Records for this exercise:
----

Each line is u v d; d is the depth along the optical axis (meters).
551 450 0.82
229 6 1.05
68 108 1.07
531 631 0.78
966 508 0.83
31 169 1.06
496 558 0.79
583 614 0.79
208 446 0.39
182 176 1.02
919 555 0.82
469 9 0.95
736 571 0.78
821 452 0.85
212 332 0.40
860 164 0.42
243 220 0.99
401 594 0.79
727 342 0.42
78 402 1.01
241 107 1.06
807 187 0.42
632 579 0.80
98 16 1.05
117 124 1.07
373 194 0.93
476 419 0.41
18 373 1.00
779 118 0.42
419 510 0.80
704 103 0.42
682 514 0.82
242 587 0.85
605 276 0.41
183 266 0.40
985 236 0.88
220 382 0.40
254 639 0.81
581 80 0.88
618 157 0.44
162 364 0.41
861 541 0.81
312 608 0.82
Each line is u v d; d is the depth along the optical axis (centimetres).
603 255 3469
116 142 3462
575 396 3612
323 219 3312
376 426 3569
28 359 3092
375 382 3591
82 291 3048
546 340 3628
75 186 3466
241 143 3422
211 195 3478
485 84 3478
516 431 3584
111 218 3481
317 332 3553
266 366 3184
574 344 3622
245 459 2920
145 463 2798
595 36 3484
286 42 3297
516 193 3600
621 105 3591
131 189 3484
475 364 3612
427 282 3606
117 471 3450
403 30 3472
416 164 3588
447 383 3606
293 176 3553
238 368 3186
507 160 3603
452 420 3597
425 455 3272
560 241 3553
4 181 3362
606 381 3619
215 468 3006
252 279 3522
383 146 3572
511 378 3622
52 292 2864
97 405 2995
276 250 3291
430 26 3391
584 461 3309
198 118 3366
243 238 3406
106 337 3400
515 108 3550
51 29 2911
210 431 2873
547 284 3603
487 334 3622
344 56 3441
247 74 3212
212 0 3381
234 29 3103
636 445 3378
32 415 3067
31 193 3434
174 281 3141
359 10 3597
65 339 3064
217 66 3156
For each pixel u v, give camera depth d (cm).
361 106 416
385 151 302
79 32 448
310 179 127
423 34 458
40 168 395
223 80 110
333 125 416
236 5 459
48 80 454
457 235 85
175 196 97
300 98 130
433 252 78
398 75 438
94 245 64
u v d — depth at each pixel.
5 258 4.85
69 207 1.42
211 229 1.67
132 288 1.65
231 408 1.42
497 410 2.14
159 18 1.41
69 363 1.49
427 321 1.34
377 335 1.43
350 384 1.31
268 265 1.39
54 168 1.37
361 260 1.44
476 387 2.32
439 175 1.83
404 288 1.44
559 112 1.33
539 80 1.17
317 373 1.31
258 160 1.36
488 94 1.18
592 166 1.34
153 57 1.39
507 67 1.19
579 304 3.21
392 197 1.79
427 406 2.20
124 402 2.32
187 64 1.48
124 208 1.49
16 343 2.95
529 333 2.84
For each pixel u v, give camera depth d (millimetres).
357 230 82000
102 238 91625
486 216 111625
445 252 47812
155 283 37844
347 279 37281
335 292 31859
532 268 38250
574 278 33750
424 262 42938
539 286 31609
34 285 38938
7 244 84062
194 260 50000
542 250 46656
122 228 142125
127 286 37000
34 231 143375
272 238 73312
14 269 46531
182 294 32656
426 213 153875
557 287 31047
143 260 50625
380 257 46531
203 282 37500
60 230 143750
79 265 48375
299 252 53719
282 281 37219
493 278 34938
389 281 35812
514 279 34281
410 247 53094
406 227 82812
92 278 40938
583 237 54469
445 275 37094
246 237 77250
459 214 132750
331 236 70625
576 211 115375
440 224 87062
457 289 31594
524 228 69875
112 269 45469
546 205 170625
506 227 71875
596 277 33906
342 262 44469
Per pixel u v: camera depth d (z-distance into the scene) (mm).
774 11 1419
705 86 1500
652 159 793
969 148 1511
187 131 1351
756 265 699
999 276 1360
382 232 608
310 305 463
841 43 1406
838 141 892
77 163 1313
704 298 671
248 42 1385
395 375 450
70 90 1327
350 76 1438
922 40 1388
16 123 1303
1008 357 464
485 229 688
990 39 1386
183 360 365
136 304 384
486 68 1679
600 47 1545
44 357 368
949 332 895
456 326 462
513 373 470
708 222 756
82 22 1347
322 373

----

Exercise:
Taking the listing above as the source, transcribe only the lines starting at the line with "243 220 0.99" and going through the line with "403 30 3472", unaltered and with both ends included.

Solution for this task:
243 220 0.99
401 594 0.79
727 342 0.42
78 402 1.01
241 107 1.06
807 187 0.42
632 579 0.80
98 16 1.05
117 124 1.07
373 194 0.93
476 419 0.41
18 373 1.00
779 118 0.42
419 510 0.80
704 103 0.42
682 514 0.82
242 587 0.85
605 276 0.41
183 266 0.40
985 236 0.88
220 382 0.40
254 639 0.81
581 80 0.88
618 157 0.44
162 364 0.41
861 541 0.81
312 608 0.82
Each line is u v d; d is the depth along the optical axis (centimetres).
603 255 3469
116 142 3462
575 396 3612
323 219 3312
376 426 3569
28 359 3092
375 382 3591
82 291 3048
546 340 3628
75 186 3466
241 143 3422
211 195 3478
485 84 3478
516 431 3584
111 218 3481
317 332 3553
266 366 3184
574 344 3622
245 459 2920
145 463 2798
595 36 3484
286 42 3297
516 193 3600
621 105 3591
131 189 3484
475 364 3612
427 282 3606
117 471 3450
403 30 3472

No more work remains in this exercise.